**YOUR ASSIGNMENT**
An exact copy is needed of each line from the one including "X122360000Y-118240000D02*" through the last line of the entries, both ends counted, with nothing added.

**INFORMATION**
--
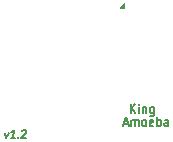
<source format=gto>
G04 #@! TF.GenerationSoftware,KiCad,Pcbnew,(6.0.7-1)-1*
G04 #@! TF.CreationDate,2022-08-17T19:26:05+01:00*
G04 #@! TF.ProjectId,amoeba-king,616d6f65-6261-42d6-9b69-6e672e6b6963,rev?*
G04 #@! TF.SameCoordinates,Original*
G04 #@! TF.FileFunction,Legend,Top*
G04 #@! TF.FilePolarity,Positive*
%FSLAX46Y46*%
G04 Gerber Fmt 4.6, Leading zero omitted, Abs format (unit mm)*
G04 Created by KiCad (PCBNEW (6.0.7-1)-1) date 2022-08-17 19:26:05*
%MOMM*%
%LPD*%
G01*
G04 APERTURE LIST*
%ADD10C,0.100000*%
%ADD11C,0.150000*%
%ADD12C,0.158750*%
G04 APERTURE END LIST*
D10*
G36*
X77698600Y-165481000D02*
G01*
X77317600Y-165481000D01*
X77698600Y-165100000D01*
X77698600Y-165481000D01*
G37*
X77698600Y-165481000D02*
X77317600Y-165481000D01*
X77698600Y-165100000D01*
X77698600Y-165481000D01*
D11*
X77656766Y-175279033D02*
X77990100Y-175279033D01*
X77590100Y-175507604D02*
X77823433Y-174707604D01*
X78056766Y-175507604D01*
X78290100Y-175507604D02*
X78290100Y-174974271D01*
X78290100Y-175050461D02*
X78323433Y-175012366D01*
X78390100Y-174974271D01*
X78490100Y-174974271D01*
X78556766Y-175012366D01*
X78590100Y-175088557D01*
X78590100Y-175507604D01*
X78590100Y-175088557D02*
X78623433Y-175012366D01*
X78690100Y-174974271D01*
X78790100Y-174974271D01*
X78856766Y-175012366D01*
X78890100Y-175088557D01*
X78890100Y-175507604D01*
X79323433Y-175507604D02*
X79256766Y-175469509D01*
X79223433Y-175431414D01*
X79190100Y-175355223D01*
X79190100Y-175126652D01*
X79223433Y-175050461D01*
X79256766Y-175012366D01*
X79323433Y-174974271D01*
X79423433Y-174974271D01*
X79490100Y-175012366D01*
X79523433Y-175050461D01*
X79556766Y-175126652D01*
X79556766Y-175355223D01*
X79523433Y-175431414D01*
X79490100Y-175469509D01*
X79423433Y-175507604D01*
X79323433Y-175507604D01*
X80123433Y-175469509D02*
X80056766Y-175507604D01*
X79923433Y-175507604D01*
X79856766Y-175469509D01*
X79823433Y-175393319D01*
X79823433Y-175088557D01*
X79856766Y-175012366D01*
X79923433Y-174974271D01*
X80056766Y-174974271D01*
X80123433Y-175012366D01*
X80156766Y-175088557D01*
X80156766Y-175164747D01*
X79823433Y-175240938D01*
X80456766Y-175507604D02*
X80456766Y-174707604D01*
X80456766Y-175012366D02*
X80523433Y-174974271D01*
X80656766Y-174974271D01*
X80723433Y-175012366D01*
X80756766Y-175050461D01*
X80790100Y-175126652D01*
X80790100Y-175355223D01*
X80756766Y-175431414D01*
X80723433Y-175469509D01*
X80656766Y-175507604D01*
X80523433Y-175507604D01*
X80456766Y-175469509D01*
X81390100Y-175507604D02*
X81390100Y-175088557D01*
X81356766Y-175012366D01*
X81290100Y-174974271D01*
X81156766Y-174974271D01*
X81090100Y-175012366D01*
X81390100Y-175469509D02*
X81323433Y-175507604D01*
X81156766Y-175507604D01*
X81090100Y-175469509D01*
X81056766Y-175393319D01*
X81056766Y-175317128D01*
X81090100Y-175240938D01*
X81156766Y-175202842D01*
X81323433Y-175202842D01*
X81390100Y-175164747D01*
D12*
X67589456Y-176051028D02*
X67687730Y-176474361D01*
X67891837Y-176051028D01*
X68413444Y-176474361D02*
X68050587Y-176474361D01*
X68232016Y-176474361D02*
X68311391Y-175839361D01*
X68239575Y-175930076D01*
X68171540Y-175990552D01*
X68107284Y-176020790D01*
X68693147Y-176413885D02*
X68719605Y-176444123D01*
X68685587Y-176474361D01*
X68659129Y-176444123D01*
X68693147Y-176413885D01*
X68685587Y-176474361D01*
X69029545Y-175899838D02*
X69063563Y-175869600D01*
X69127819Y-175839361D01*
X69279010Y-175839361D01*
X69335706Y-175869600D01*
X69362165Y-175899838D01*
X69384843Y-175960314D01*
X69377284Y-176020790D01*
X69335706Y-176111504D01*
X68927492Y-176474361D01*
X69320587Y-176474361D01*
D11*
X78226566Y-174402704D02*
X78226566Y-173602704D01*
X78626566Y-174402704D02*
X78326566Y-173945561D01*
X78626566Y-173602704D02*
X78226566Y-174059847D01*
X78926566Y-174402704D02*
X78926566Y-173869371D01*
X78926566Y-173602704D02*
X78893233Y-173640800D01*
X78926566Y-173678895D01*
X78959900Y-173640800D01*
X78926566Y-173602704D01*
X78926566Y-173678895D01*
X79259900Y-173869371D02*
X79259900Y-174402704D01*
X79259900Y-173945561D02*
X79293233Y-173907466D01*
X79359900Y-173869371D01*
X79459900Y-173869371D01*
X79526566Y-173907466D01*
X79559900Y-173983657D01*
X79559900Y-174402704D01*
X80193233Y-173869371D02*
X80193233Y-174516990D01*
X80159900Y-174593180D01*
X80126566Y-174631276D01*
X80059900Y-174669371D01*
X79959900Y-174669371D01*
X79893233Y-174631276D01*
X80193233Y-174364609D02*
X80126566Y-174402704D01*
X79993233Y-174402704D01*
X79926566Y-174364609D01*
X79893233Y-174326514D01*
X79859900Y-174250323D01*
X79859900Y-174021752D01*
X79893233Y-173945561D01*
X79926566Y-173907466D01*
X79993233Y-173869371D01*
X80126566Y-173869371D01*
X80193233Y-173907466D01*
M02*

</source>
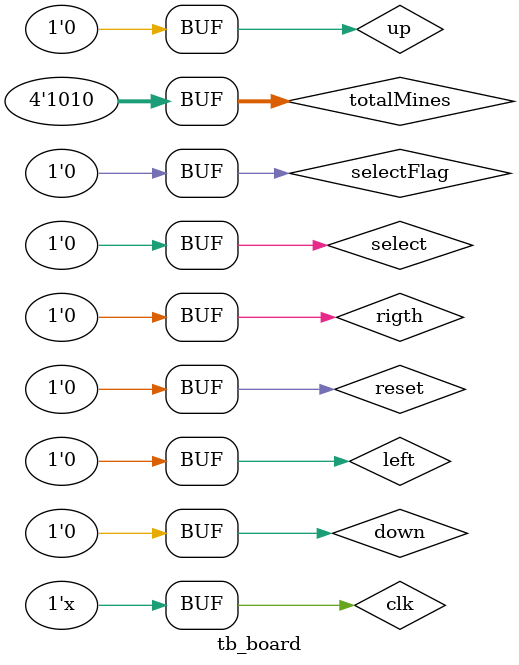
<source format=sv>
module tb_board;

	logic rigth = 0;
	logic left = 0;
	logic up = 0;
	logic down = 0;
	logic selectFlag = 0;
	logic select = 0;
	reg clk;
	reg rst;
	logic [3:0] totalMines;
	
	
	board board_inst (
    .rigth(rigth),
	 .left(left),
	 .up(up),
	 .down(down),
    .selectFlag(selectFlag),
    .select(select),
    .clk(clk),
    .reset(reset),
    .totalMines(totalMines)
);

  always #5 clk = ~clk;

  initial begin
	totalMines = 5;
    clk = 0;
    reset = 0; 
     
    // Reset
    reset = 1;
    #10 reset = 0;

    #100;
	 $display("-------------------------------------------------------------------------------");
    totalMines=10;
  end

endmodule 
</source>
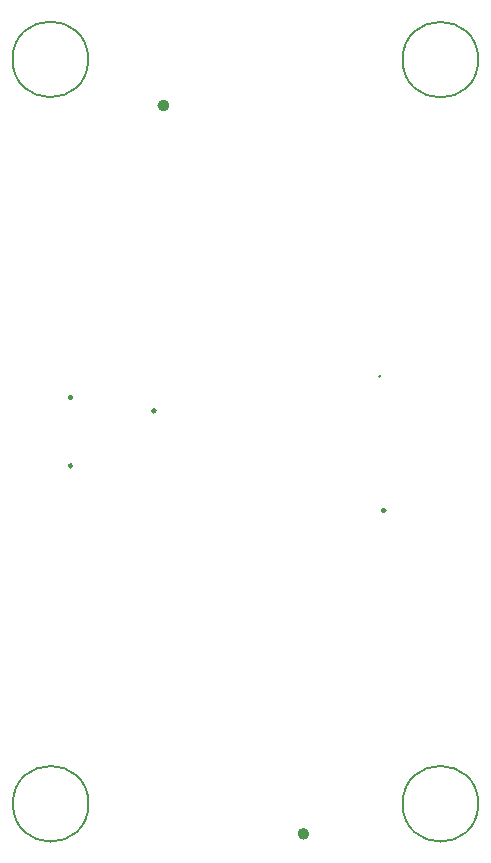
<source format=gbr>
%TF.GenerationSoftware,KiCad,Pcbnew,8.0.6*%
%TF.CreationDate,2025-01-30T17:26:38+11:00*%
%TF.ProjectId,ESP32-DWM1000-local,45535033-322d-4445-974d-313030302d6c,rev?*%
%TF.SameCoordinates,Original*%
%TF.FileFunction,Other,Comment*%
%FSLAX46Y46*%
G04 Gerber Fmt 4.6, Leading zero omitted, Abs format (unit mm)*
G04 Created by KiCad (PCBNEW 8.0.6) date 2025-01-30 17:26:38*
%MOMM*%
%LPD*%
G01*
G04 APERTURE LIST*
%ADD10C,0.250000*%
%ADD11C,0.500000*%
%ADD12C,0.150000*%
G04 APERTURE END LIST*
D10*
%TO.C,USB1*%
X115300000Y-117110000D02*
G75*
G02*
X115060000Y-117110000I-120000J0D01*
G01*
X115060000Y-117110000D02*
G75*
G02*
X115300000Y-117110000I120000J0D01*
G01*
X115300000Y-122890000D02*
G75*
G02*
X115060000Y-122890000I-120000J0D01*
G01*
X115060000Y-122890000D02*
G75*
G02*
X115300000Y-122890000I120000J0D01*
G01*
D11*
%TO.C,U2*%
X123298000Y-92381500D02*
G75*
G02*
X122798000Y-92381500I-250000J0D01*
G01*
X122798000Y-92381500D02*
G75*
G02*
X123298000Y-92381500I250000J0D01*
G01*
D12*
%TO.C,H1*%
X149700000Y-88500000D02*
G75*
G02*
X143300000Y-88500000I-3200000J0D01*
G01*
X143300000Y-88500000D02*
G75*
G02*
X149700000Y-88500000I3200000J0D01*
G01*
%TO.C,U6*%
X141428000Y-115314000D02*
G75*
G02*
X141288000Y-115314000I-70000J0D01*
G01*
X141288000Y-115314000D02*
G75*
G02*
X141428000Y-115314000I70000J0D01*
G01*
%TO.C,H3*%
X149700000Y-151500000D02*
G75*
G02*
X143300000Y-151500000I-3200000J0D01*
G01*
X143300000Y-151500000D02*
G75*
G02*
X149700000Y-151500000I3200000J0D01*
G01*
D10*
%TO.C,U5*%
X141824000Y-126668000D02*
G75*
G02*
X141564000Y-126668000I-130000J0D01*
G01*
X141564000Y-126668000D02*
G75*
G02*
X141824000Y-126668000I130000J0D01*
G01*
D12*
%TO.C,H2*%
X116674873Y-88474873D02*
G75*
G02*
X110274873Y-88474873I-3200000J0D01*
G01*
X110274873Y-88474873D02*
G75*
G02*
X116674873Y-88474873I3200000J0D01*
G01*
%TO.C,H4*%
X116700000Y-151500000D02*
G75*
G02*
X110300000Y-151500000I-3200000J0D01*
G01*
X110300000Y-151500000D02*
G75*
G02*
X116700000Y-151500000I3200000J0D01*
G01*
D10*
%TO.C,U3*%
X122360000Y-118240000D02*
G75*
G02*
X122100000Y-118240000I-130000J0D01*
G01*
X122100000Y-118240000D02*
G75*
G02*
X122360000Y-118240000I130000J0D01*
G01*
D11*
%TO.C,U1*%
X135147500Y-154040000D02*
G75*
G02*
X134647500Y-154040000I-250000J0D01*
G01*
X134647500Y-154040000D02*
G75*
G02*
X135147500Y-154040000I250000J0D01*
G01*
%TD*%
M02*

</source>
--
**RESPONSE TO THIS TASK**
X122360000Y-118240000D02*
G75*
G02*
X122100000Y-118240000I-130000J0D01*
G01*
X122100000Y-118240000D02*
G75*
G02*
X122360000Y-118240000I130000J0D01*
G01*
D11*
%TO.C,U1*%
X135147500Y-154040000D02*
G75*
G02*
X134647500Y-154040000I-250000J0D01*
G01*
X134647500Y-154040000D02*
G75*
G02*
X135147500Y-154040000I250000J0D01*
G01*
%TD*%
M02*

</source>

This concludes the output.